Locks Gallery is pleased to announce Night and Day, an exhibition of small-scale shaped paintings by David Row spanning from 2017 to the present.
Row’s quartz-like paintings transform the seemingly solid, two-dimensional surface of each wood panel into an expansive, multi-perspectival space. Using hard-angle edges and intersecting lines, these image-forms destabilize the illusion of a unified shape and combine opposing tendencies, such as rectilinear and curvilinear or positive and negative spaces. As described by artist and art critic Colin Edgington, these paintings are “heavy and light, solid and liquid, mutable and multiple. Luminous layers of paint are scraped and incised to reveal underlying dimensions of color, hinting towards infinite planes beyond the surface.”
In some pieces, vibrant, neon colors radiate light from the edges, causing the painting to pulse and vibrate as if emitting energy. Other paintings on linen stretched over panel feature more lustrous, metallic sheens that reflect and glimmer, changing color when viewed from different angles. The fluorescent and metallic pigments also bounce light around the periphery of the shapes to create an incandescent glow, evoking the changing sensation of vision at dawn or dusk.

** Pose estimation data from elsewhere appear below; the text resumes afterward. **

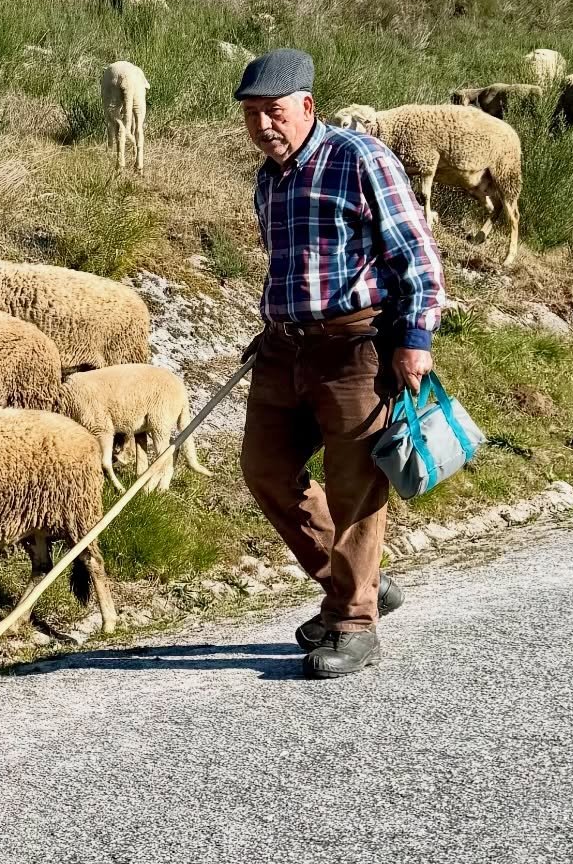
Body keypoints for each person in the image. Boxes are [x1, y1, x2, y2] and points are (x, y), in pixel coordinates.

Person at [235, 48, 445, 678]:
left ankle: (353, 623)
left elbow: (418, 255)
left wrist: (415, 337)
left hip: (356, 346)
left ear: (307, 105)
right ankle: (359, 583)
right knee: (265, 468)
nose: (264, 127)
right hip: (284, 347)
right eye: (252, 116)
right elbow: (289, 268)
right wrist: (271, 324)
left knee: (356, 484)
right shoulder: (267, 180)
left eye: (274, 112)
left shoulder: (361, 158)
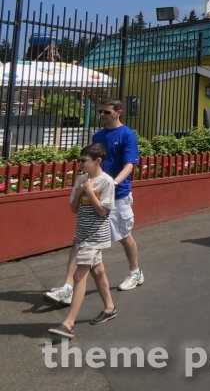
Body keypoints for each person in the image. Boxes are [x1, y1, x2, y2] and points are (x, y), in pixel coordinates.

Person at [46, 98, 144, 306]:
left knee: (123, 236)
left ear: (119, 112)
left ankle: (135, 272)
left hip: (118, 194)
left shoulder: (127, 134)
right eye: (101, 111)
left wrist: (113, 184)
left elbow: (129, 165)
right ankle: (68, 287)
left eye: (106, 112)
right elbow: (94, 159)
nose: (102, 115)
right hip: (95, 192)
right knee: (80, 240)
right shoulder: (98, 135)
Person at [47, 143, 117, 339]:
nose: (80, 164)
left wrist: (90, 193)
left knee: (79, 276)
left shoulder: (106, 182)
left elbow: (103, 211)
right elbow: (74, 209)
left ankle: (68, 324)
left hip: (95, 236)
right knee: (98, 271)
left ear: (97, 161)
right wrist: (79, 193)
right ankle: (110, 308)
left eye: (84, 161)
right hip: (82, 234)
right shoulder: (81, 180)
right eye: (79, 160)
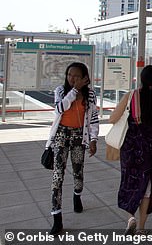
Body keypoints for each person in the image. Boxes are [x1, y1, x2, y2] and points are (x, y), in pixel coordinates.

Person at [109, 65, 152, 234]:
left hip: (131, 146)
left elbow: (112, 118)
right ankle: (141, 227)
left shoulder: (131, 96)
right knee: (147, 185)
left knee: (130, 180)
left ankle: (130, 217)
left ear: (141, 79)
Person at [48, 62, 99, 234]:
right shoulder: (60, 91)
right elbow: (60, 108)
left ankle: (77, 195)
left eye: (77, 76)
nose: (72, 78)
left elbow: (93, 119)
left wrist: (93, 139)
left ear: (85, 78)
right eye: (70, 75)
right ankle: (57, 217)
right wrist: (74, 91)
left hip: (79, 135)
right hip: (61, 134)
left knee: (78, 170)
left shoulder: (90, 94)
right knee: (58, 175)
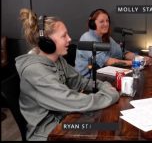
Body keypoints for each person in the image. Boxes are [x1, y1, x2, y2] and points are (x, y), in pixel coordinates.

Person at [16, 8, 120, 141]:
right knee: (106, 129)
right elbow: (72, 100)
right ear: (46, 42)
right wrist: (110, 95)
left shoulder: (58, 60)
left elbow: (81, 81)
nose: (70, 39)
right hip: (47, 133)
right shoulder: (36, 71)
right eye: (64, 36)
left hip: (64, 118)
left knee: (109, 127)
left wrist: (104, 86)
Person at [75, 8, 152, 77]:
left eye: (107, 21)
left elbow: (122, 53)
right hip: (85, 80)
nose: (106, 24)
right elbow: (107, 61)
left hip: (100, 76)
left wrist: (140, 58)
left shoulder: (106, 37)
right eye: (101, 21)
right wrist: (136, 63)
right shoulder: (86, 38)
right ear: (92, 24)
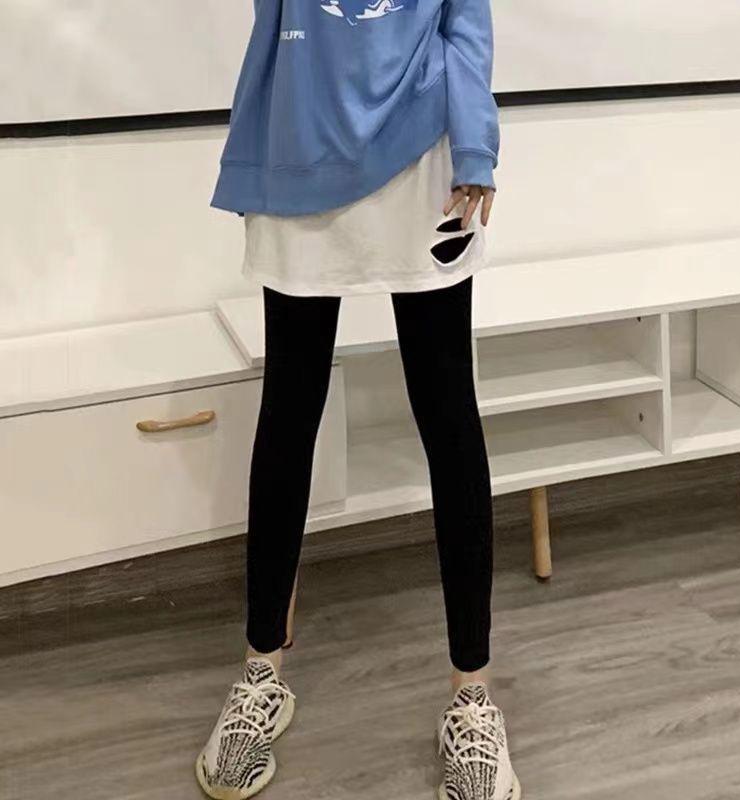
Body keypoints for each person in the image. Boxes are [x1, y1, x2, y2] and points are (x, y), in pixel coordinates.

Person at [196, 1, 520, 798]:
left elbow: (464, 23)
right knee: (289, 410)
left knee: (447, 413)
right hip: (300, 145)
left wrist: (476, 144)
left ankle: (472, 697)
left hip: (423, 156)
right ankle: (260, 674)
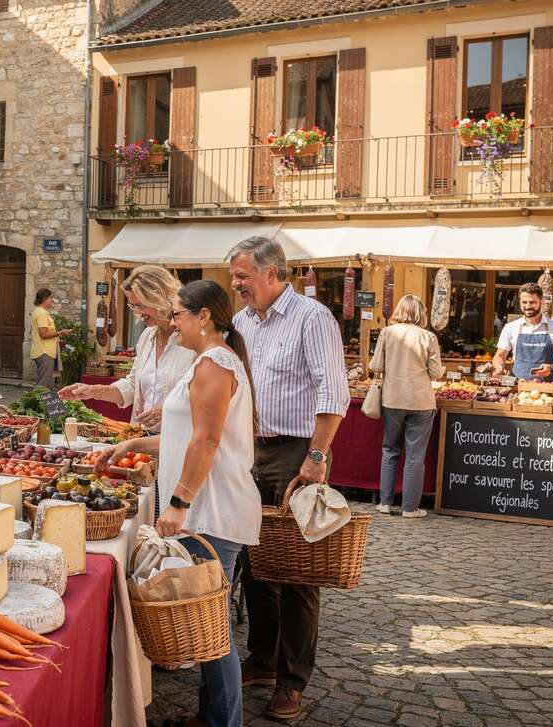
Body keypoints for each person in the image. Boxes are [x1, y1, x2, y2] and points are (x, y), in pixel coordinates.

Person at [98, 280, 259, 727]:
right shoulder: (208, 362)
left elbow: (205, 441)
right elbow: (189, 435)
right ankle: (212, 715)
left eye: (179, 315)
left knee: (214, 628)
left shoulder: (213, 364)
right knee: (208, 621)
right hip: (207, 508)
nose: (174, 323)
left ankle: (224, 721)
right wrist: (135, 442)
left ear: (203, 316)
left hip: (212, 510)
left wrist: (178, 503)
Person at [228, 236, 350, 722]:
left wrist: (317, 455)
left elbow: (334, 390)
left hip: (298, 452)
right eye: (234, 277)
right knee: (256, 562)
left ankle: (292, 680)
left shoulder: (312, 318)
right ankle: (263, 660)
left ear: (274, 273)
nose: (235, 285)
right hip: (249, 452)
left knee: (299, 568)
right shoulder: (240, 323)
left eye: (243, 277)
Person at [59, 265, 196, 433]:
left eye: (141, 305)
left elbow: (209, 399)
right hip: (142, 438)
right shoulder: (147, 337)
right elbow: (132, 385)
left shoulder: (193, 341)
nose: (138, 313)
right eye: (133, 306)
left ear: (160, 298)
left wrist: (168, 411)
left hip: (180, 438)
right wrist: (91, 391)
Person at [370, 295, 444, 518]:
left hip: (392, 399)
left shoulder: (387, 333)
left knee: (390, 450)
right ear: (421, 312)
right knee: (415, 456)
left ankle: (385, 503)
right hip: (421, 401)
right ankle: (410, 508)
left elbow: (375, 366)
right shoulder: (428, 336)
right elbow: (436, 372)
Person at [492, 282, 553, 380]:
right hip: (518, 386)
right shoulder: (510, 327)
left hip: (548, 387)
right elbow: (500, 355)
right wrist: (499, 367)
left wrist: (552, 368)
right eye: (524, 302)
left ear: (542, 301)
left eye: (532, 302)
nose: (528, 306)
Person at [30, 288, 71, 388]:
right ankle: (32, 403)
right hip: (44, 352)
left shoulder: (37, 311)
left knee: (48, 384)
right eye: (50, 298)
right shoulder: (42, 313)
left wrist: (57, 335)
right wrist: (60, 332)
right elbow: (43, 334)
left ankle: (52, 404)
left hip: (44, 351)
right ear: (45, 299)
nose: (52, 300)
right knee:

David Row (b. 1949, Portland, ME) grew up outside of New Haven, CT and now lives and works between Maine and New York City. He received his BFA from Yale in 1972 and, after a year studying Indian music in Calcutta, returned there to complete his MFA. Since the 1980s, he has been in dialogue with the trajectory of abstract painting in New York, including artists such as Frank Stella and Robert Mangold. His works are in the permanent collections of museums worldwide including The Brooklyn Museum, The Carnegie Museum of Art, The Cleveland Museum of Art, and the Museum of Contemporary Art, San Diego among others. He is the recipient of a National Endowment for the Arts Grant in Painting (1987) and the Isaac N. Maynard Prize for Painting from the National Academy Museum, in New York, in May 2008.
Night and Day will be on view in the first floor gallery and open to the public Tuesday through Saturday, 10am - 6pm or by appointment. The gallery will close for the holidays on December 24th and reopen on Tuesday, January 2nd.